▸ SOURCE TEXT:
· · · · · · ·
[p2p-research] Why Post-Capitalism is Rubbish
Michel Bauwens
michelsub2004 at gmail.com
Thu Jun 11 05:29:49 CEST 2009
Ryan, I'm continuously surprised by your faith in the powers that be, you
always seem to assume that institutions are neutral, with our best interests
at heart. In truth, they are ideological and serve a particular balance of
power. This is not to say that are not good people in them, but they are
sidelined and eventually leave. The one that remain abide by the consensus,
that they can sometimes nudge. Institutions create a very narrowcast channel
of what is acceptable to them. There is always only so much you can do, in
an institution, change happens on the outside, then they adapt to these
competitive challenges. This has been my experience at least and I worked
for governments and large businesses and universities. What filters through
is that set of solutions which doesn't threaten the status quo, never the
best solution in the abstract. The best people, like Stiglitz in the WB (or
was he in the IMF?), are always ending up on the outside, not in. Again, if
I would tell you that the best experts on religion have worked for 2,000
year on establishing the truth, i.e. the Catholic Church, would you take my
word for it? If you're not a catholic, probably not, so it's normal that us
non-neoliberals don't share your faith in the neoliberal institutions.
· · · · · · ·
Extracted records
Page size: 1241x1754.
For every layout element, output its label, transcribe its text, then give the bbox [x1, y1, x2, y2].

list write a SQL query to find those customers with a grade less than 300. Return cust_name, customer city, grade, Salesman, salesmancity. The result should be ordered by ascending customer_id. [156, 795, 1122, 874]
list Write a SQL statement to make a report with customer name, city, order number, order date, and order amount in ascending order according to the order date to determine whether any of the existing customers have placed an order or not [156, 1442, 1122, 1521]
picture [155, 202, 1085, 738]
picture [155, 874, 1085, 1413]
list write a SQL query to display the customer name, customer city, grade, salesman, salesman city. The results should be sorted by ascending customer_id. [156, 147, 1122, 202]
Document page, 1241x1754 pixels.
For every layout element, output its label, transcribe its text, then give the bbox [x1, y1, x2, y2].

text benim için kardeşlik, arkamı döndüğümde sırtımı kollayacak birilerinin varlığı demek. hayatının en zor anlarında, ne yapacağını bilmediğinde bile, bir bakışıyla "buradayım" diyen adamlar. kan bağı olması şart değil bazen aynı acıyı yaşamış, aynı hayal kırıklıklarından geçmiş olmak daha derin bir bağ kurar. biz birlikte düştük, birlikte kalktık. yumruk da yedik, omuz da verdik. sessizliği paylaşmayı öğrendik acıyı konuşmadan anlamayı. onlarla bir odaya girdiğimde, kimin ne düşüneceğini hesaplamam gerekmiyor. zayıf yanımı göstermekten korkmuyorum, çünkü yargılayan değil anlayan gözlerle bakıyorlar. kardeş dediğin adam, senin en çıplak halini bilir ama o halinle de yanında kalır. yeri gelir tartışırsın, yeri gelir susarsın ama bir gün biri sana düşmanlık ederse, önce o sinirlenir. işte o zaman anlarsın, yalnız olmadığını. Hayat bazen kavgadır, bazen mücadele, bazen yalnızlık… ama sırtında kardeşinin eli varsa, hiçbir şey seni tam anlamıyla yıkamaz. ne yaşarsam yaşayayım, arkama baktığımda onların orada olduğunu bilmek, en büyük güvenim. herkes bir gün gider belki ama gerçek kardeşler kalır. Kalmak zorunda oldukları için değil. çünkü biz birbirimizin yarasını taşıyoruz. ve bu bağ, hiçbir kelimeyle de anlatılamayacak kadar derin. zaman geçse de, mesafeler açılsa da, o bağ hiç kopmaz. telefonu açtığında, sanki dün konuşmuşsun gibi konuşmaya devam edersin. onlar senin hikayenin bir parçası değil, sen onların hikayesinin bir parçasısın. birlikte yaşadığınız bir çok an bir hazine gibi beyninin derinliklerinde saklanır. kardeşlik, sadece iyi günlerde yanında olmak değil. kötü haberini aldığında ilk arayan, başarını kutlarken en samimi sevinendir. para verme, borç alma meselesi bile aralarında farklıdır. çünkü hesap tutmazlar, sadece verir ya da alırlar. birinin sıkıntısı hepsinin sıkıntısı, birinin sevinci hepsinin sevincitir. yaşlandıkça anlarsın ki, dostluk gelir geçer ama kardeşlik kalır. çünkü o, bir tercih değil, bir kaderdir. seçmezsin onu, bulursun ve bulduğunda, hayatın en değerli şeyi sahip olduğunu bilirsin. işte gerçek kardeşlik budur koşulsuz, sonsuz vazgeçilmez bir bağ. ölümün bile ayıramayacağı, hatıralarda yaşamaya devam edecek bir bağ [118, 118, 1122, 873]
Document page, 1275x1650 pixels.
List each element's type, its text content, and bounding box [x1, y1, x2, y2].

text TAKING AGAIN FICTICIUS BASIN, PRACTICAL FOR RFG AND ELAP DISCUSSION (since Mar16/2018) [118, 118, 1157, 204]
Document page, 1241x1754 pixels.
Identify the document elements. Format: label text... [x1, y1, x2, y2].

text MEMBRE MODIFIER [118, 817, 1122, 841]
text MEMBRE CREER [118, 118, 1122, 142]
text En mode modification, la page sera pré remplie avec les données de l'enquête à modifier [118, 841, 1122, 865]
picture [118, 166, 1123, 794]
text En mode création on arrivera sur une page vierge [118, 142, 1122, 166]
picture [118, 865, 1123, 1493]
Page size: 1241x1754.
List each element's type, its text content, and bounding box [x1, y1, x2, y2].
· · · · · · ·
▸ TASK TO CARRY OUT: In the mailing-list post on post-capitalism, what kinds of employers does the writer say they have worked for?

▸ EXERCISE SOLUTION: Governments, large businesses and universities.